Yesterday, as I write this, another neighbor mentioned to me about this abominable man’s son. Now his children know nothing about this incident and have not partaken of their father’s dirt. Nevertheless, I wanted to have nothing to do with his children either. When the father didn’t drive anymore, one of his sons took over, and once, without knowing who his dad was, I hired the son’s services. Later, when I came to know it was the dirtman’s offspring, I wished I hadn’t taken that car. And since then, there were several occasions that when I needed a car someone would propose the offensive vehicle, and I would immediately decline it with an imperceptible snort.

This morning, I realized my dislike of him and his family cannot continue if I am to grow in the stature of Christ. You just cannot remain in a static state of not loving anyone. As a wise minister once preached to me, you either keep growing in love, or you keep growing colder. In other words, it is not enough not to hate someone. If we do not keep growing in our love for someone, we will eventually grow to hate him.

So I knew it was not only not enough to stop disliking the dirtman, and all his descendants as well, but now I have to deliberately demonstrate my love for him. My natural man couldn’t take it – no way. But by now I know how to handle my natural man. I know, thanks initially to secular sychologist William James, that I cannot control my feelings, but I certainly can control what I think, say, and do. So I went on my knees to God and prayed thus:

‘Lord, you know there is no way I can come to like that man naturally. I suppose I can keep myself from hating him with a deadly hatred, but there’s no way I want to have anything to do with him. I certainly don’t want to see him struck with a bolt of lightning, or see his family suffer a tragedy, but I, that is, my natural man, would certainly enjoy seeing him in a situation where he is having a heart problem and his children are struggling to find a car to take him to the hospital. Now that’s what I feel naturally, Lord, and there’s nothing I can do directly to confront those feelings. But you have shown me what I can do: Ignoring my natural man and his feelings, my spiritual man can pray for him and his family. And I am doing that now. Lord, bless that man and his family. Prosper them…’

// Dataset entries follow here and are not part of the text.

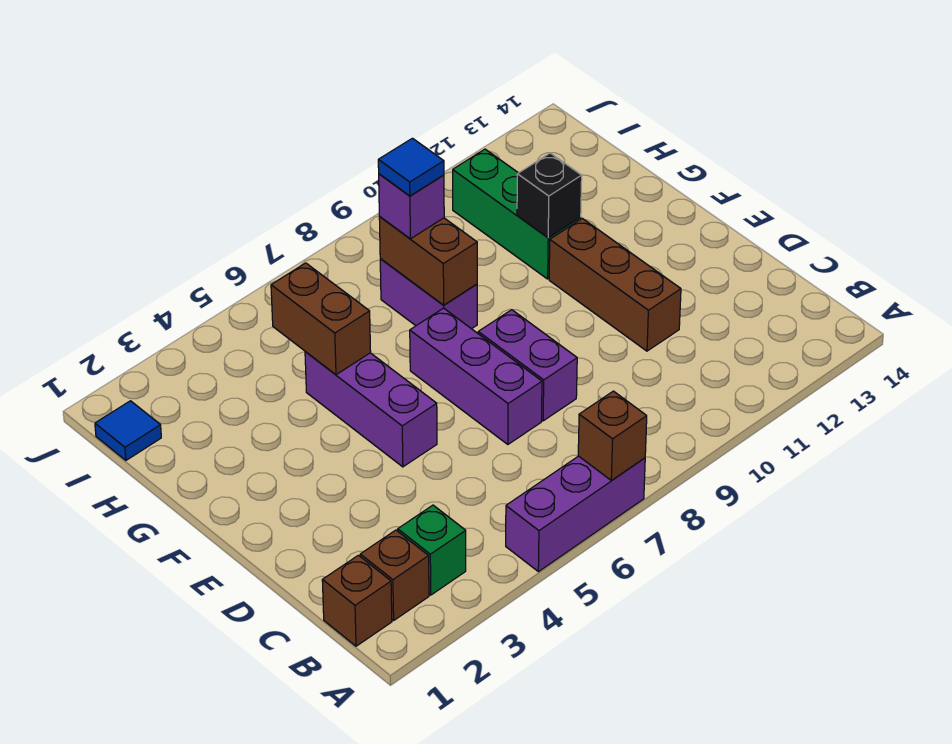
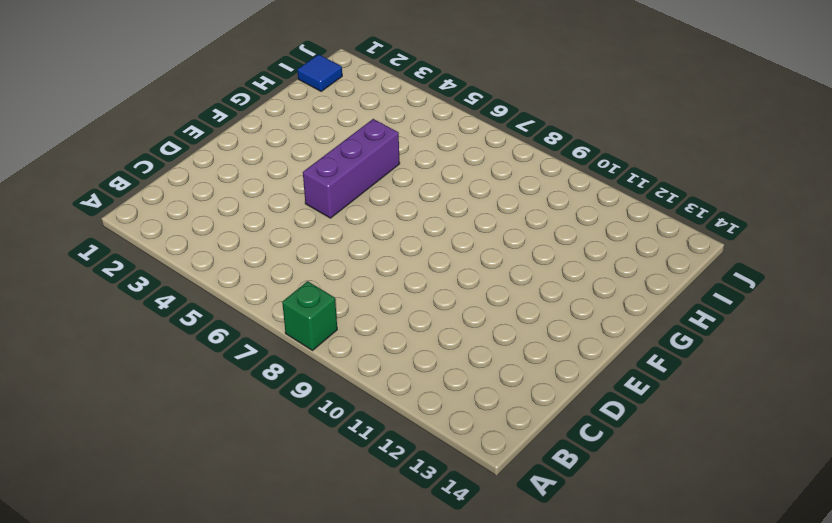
green 1x1 brick [282,281,337,350] -> green 1x1 brick moved to [398,505,466,595]
none -> purple 1x3 brick [506,456,645,572]
none -> brown 1x1 brick [322,555,392,646]
none -> brown 1x1 brick [360,530,429,620]

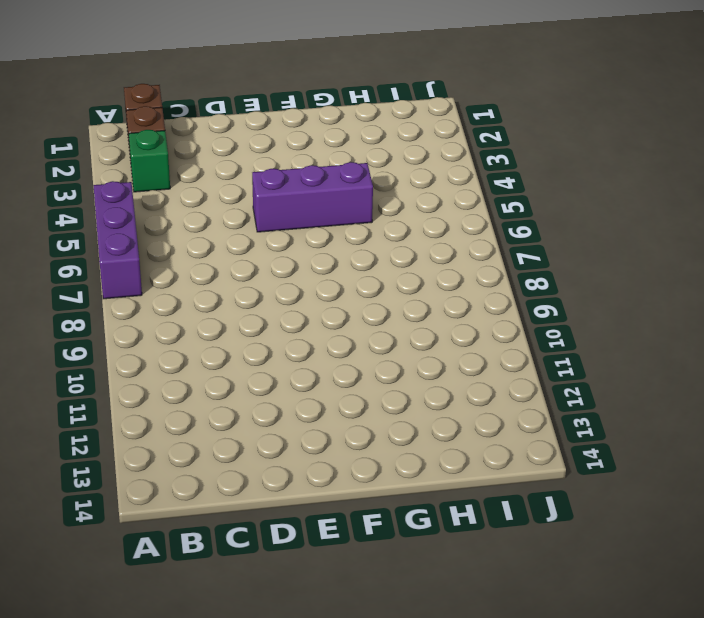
none -> purple 1x3 brick [410,308,542,444]
none -> purple 1x2 brick [478,310,577,421]
none -> brown 1x3 brick [549,218,681,351]

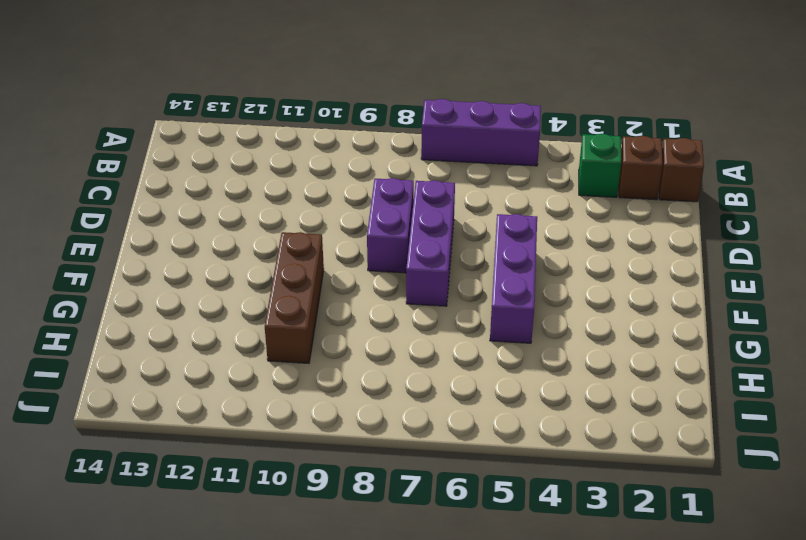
brown 1x3 brick [265,232,324,363] -> brown 1x3 brick moved to [549,218,681,351]
none -> purple 1x2 brick [380,259,477,329]
none -> green 1x3 brick [453,149,581,279]
none -> blue 1x1 tile [95,401,161,460]

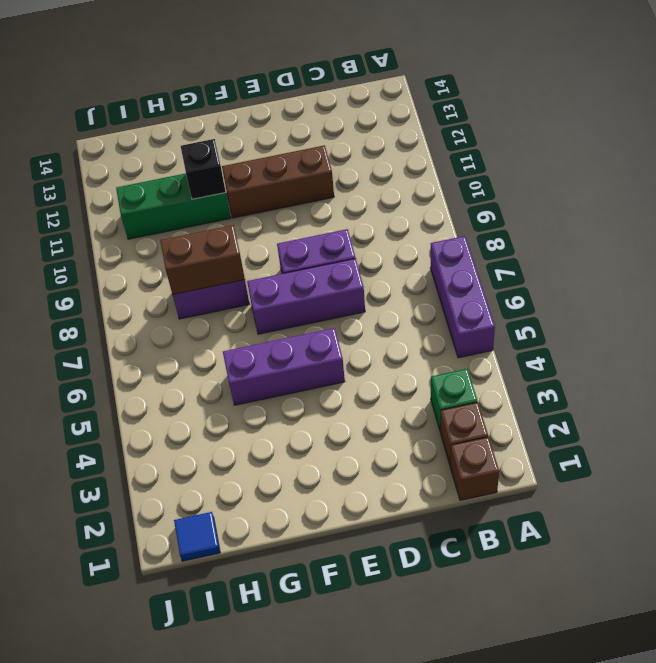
none -> brown 1x1 brick [578,391,647,481]
none -> brown 1x2 brick [271,263,371,375]
none -> purple 1x1 brick [379,174,444,239]

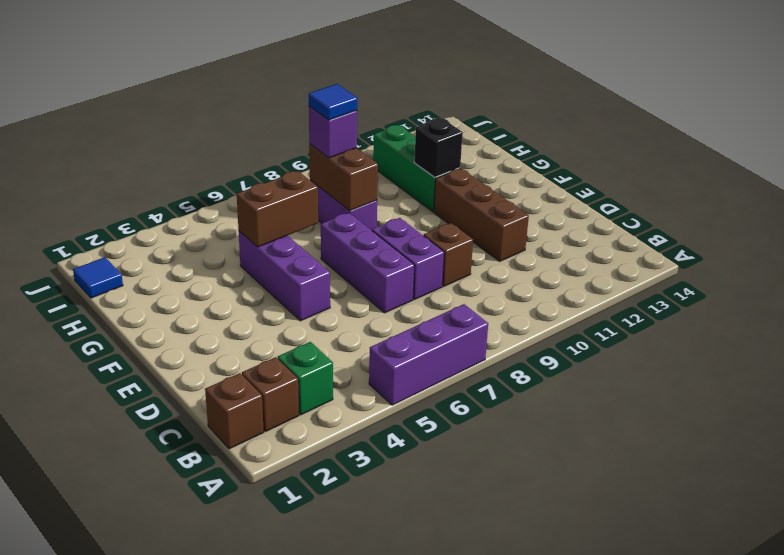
brown 1x1 brick [424,223,473,286] -> brown 1x1 brick moved to [578,391,647,481]
brown 1x2 brick [237,171,318,247] -> brown 1x2 brick turned to [271,263,371,375]

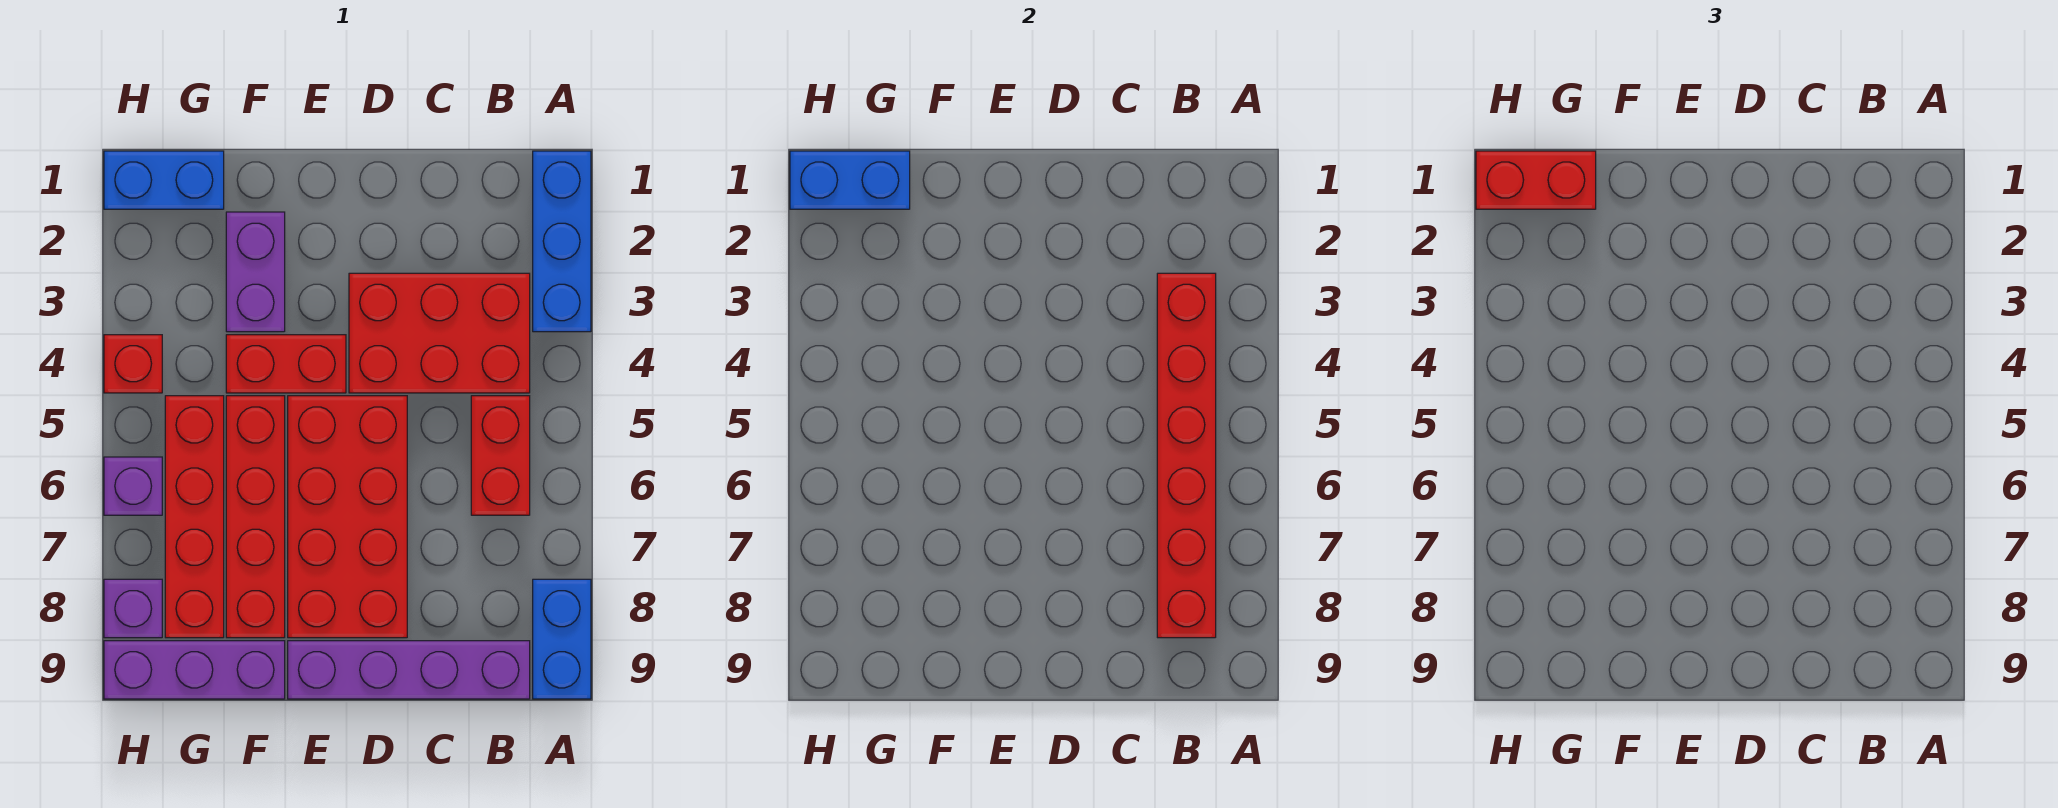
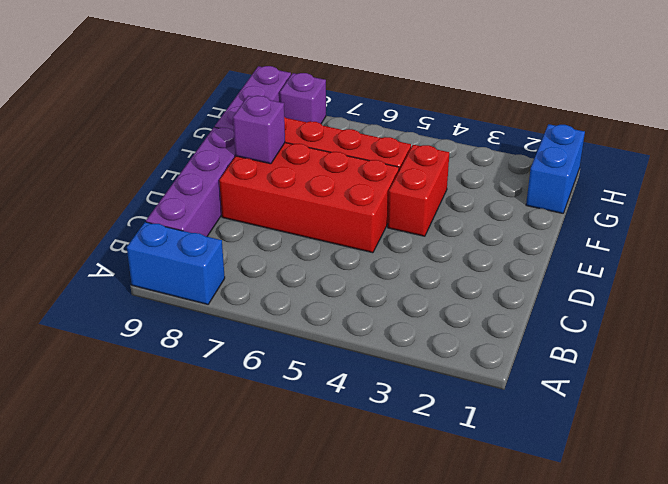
purple 1x1 brick [233,96,285,164] -> purple 1x1 brick moved to [104,457,162,515]
none -> blue 1x3 brick [533,151,591,332]
none -> red 2x3 brick [349,273,530,393]
none -> red 1x2 brick [471,396,530,515]

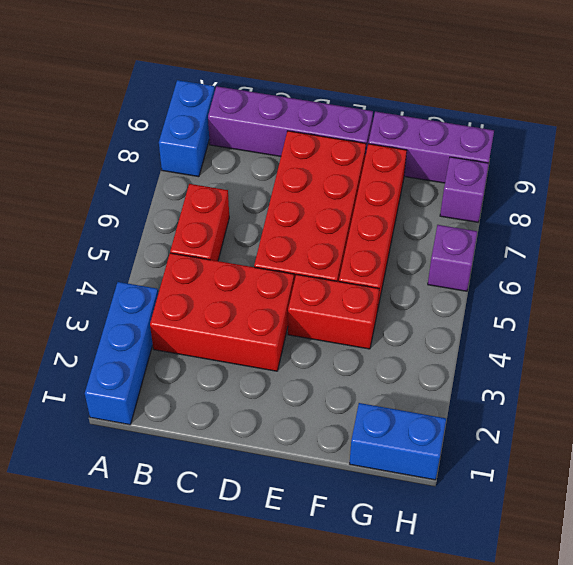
none -> purple 1x2 brick [226,212,285,332]
none -> red 1x4 brick [165,396,224,638]
none -> red 1x1 brick [104,335,162,393]

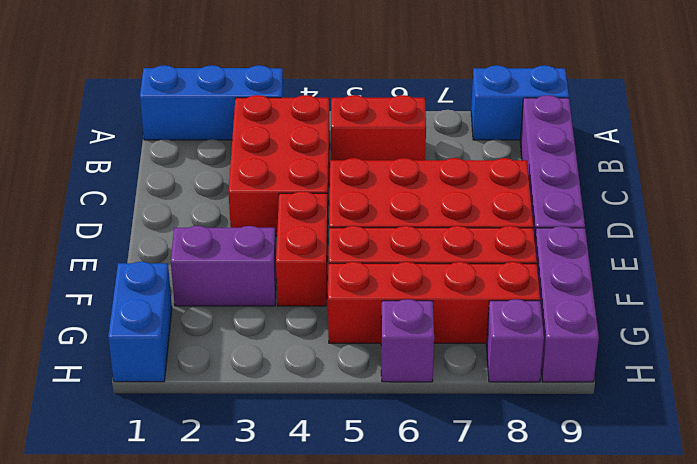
none -> red 1x1 brick [104,335,162,393]
none -> red 1x6 brick [1157,273,1216,638]
none -> blue 1x2 brick [790,151,910,209]

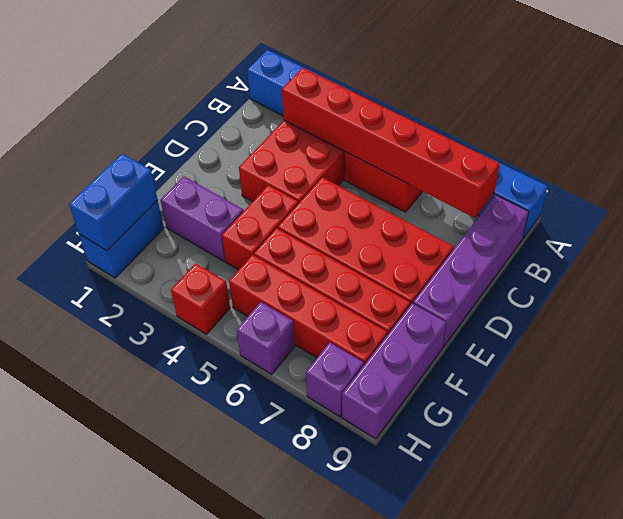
none -> red 1x2 brick [1476,151,1596,209]

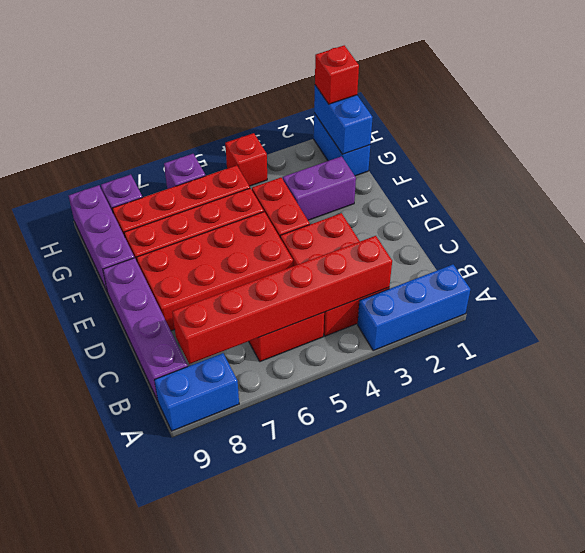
red 1x1 brick [315,45,359,104] -> red 1x2 brick [1476,151,1596,209]

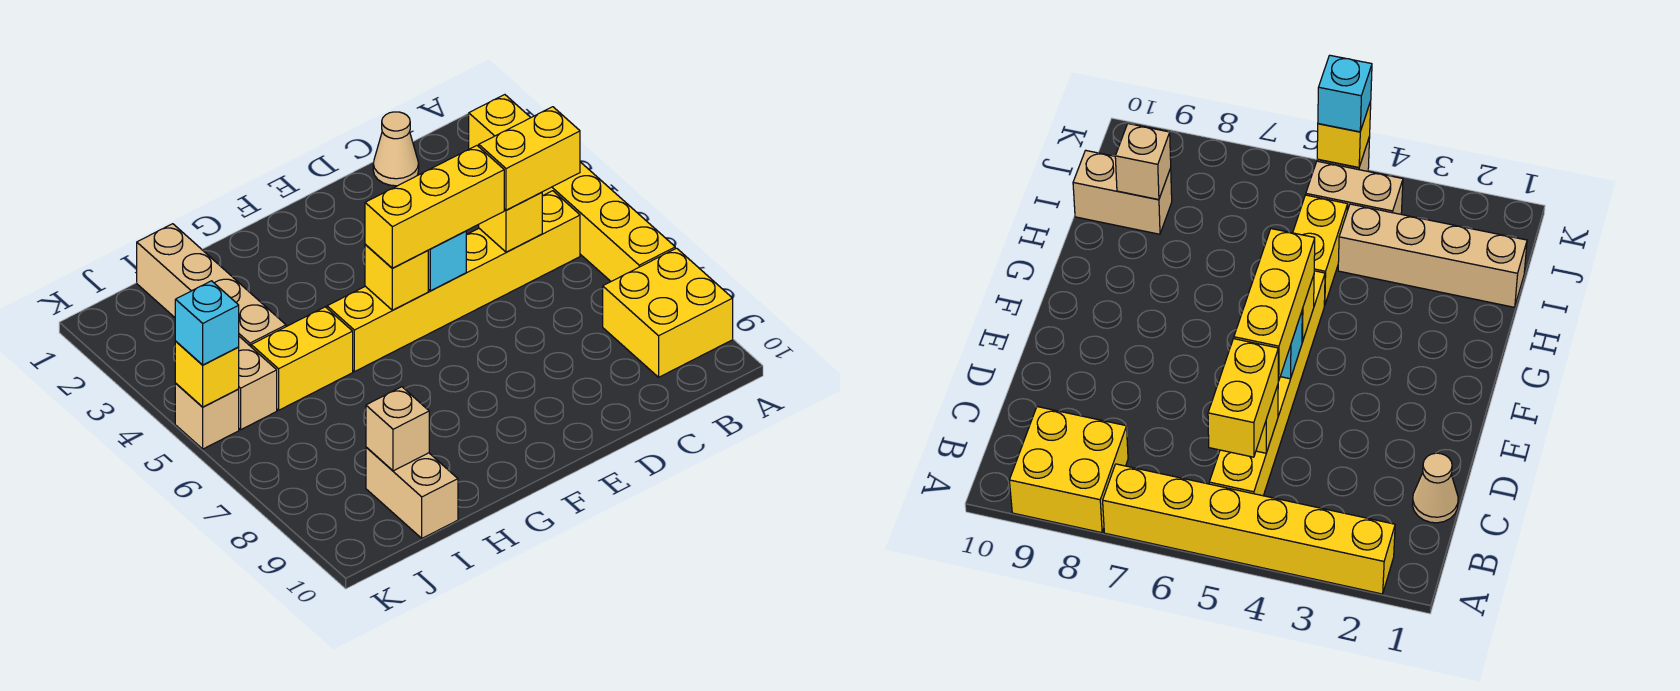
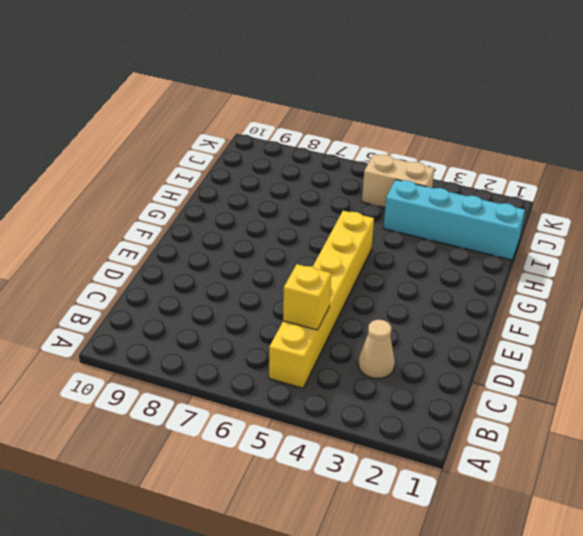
tan 1x1 cone [358,320,395,379] -> tan 1x1 cone moved to [373,112,419,186]
cyan 1x4 brick [383,180,525,260] -> tan 1x4 brick [137,224,286,346]
none -> yellow 1x6 brick [469,95,675,281]
none -> yellow 2x2 brick [603,248,733,377]
none -> yellow 1x2 brick [251,307,353,410]

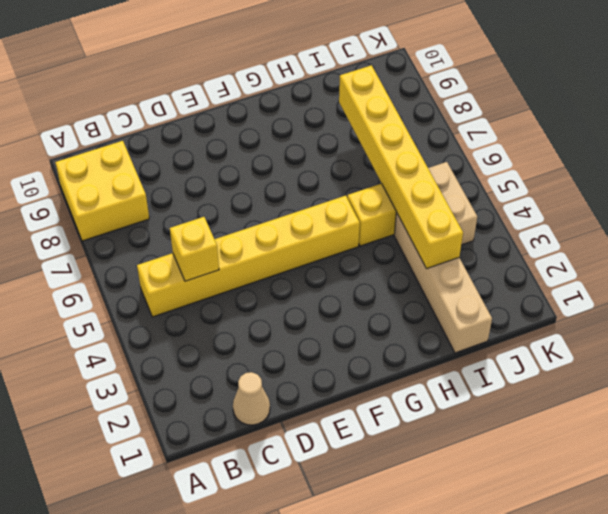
yellow 1x6 brick [339,65,463,269] -> yellow 1x6 brick moved to [469,95,675,281]
none -> tan 1x2 brick [366,447,458,538]
none -> tan 1x1 brick [175,384,239,449]
none -> cyan 1x1 brick [428,231,466,291]

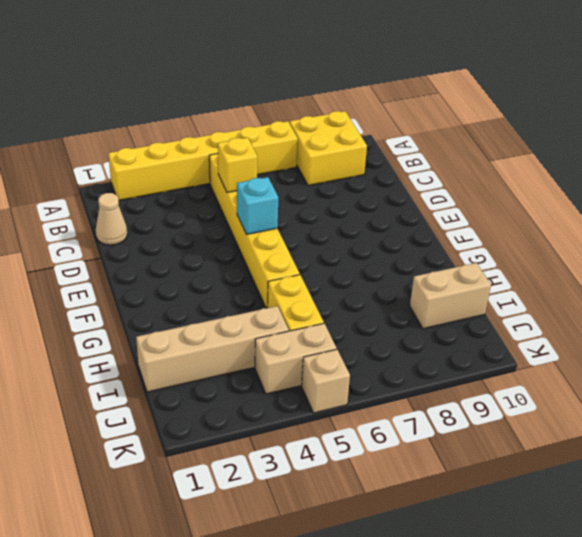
none -> yellow 1x1 brick [365,244,428,310]
none -> tan 1x1 brick [366,387,429,471]
none -> yellow 1x1 brick [175,342,239,407]

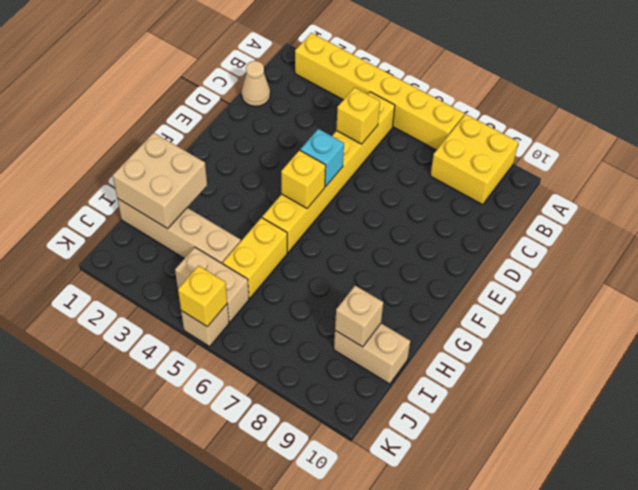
tan 2x2 brick [113,133,207,229] -> none
none -> yellow 1x2 brick [479,107,580,210]
none -> yellow 1x3 brick [365,146,504,268]
none -> cyan 1x1 brick [175,281,239,365]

As I write this, after having prayed for him, my natural feelings remain stubbornly the same toward the man. No, I can’t say, ‘Hey presto! I prayed for my enemy, and behold, now my love for him is brimful and overflowing in my heart.’ But I can certainly say that I now have a clear conscience before God, and I know that I am on my way eventually to loving him with my feelings as much as with my will. God will grant that change in me in his own time. In the meantime, every time thoughts of the dirt he did to us froth up in my mind, my spiritual man can be directed by my will – against my natural feelings – to immediately ask God to bless him.

Praise God for the spiritual man in me – his Holy Spirit, indeed God himself living in me (Isaiah 7:14. John 14:23).

‘When a deep injury is done us, we never recover until we forgive.’   Alan Paton, author of Cry, The Beloved Country

 

Pappa Joseph

 

P.S.  Two years after I wrote the above message, I can say – praise God – that if I were to encounter that dirtman again, I would smile at him from my heart and look for an opportunity to befriend him.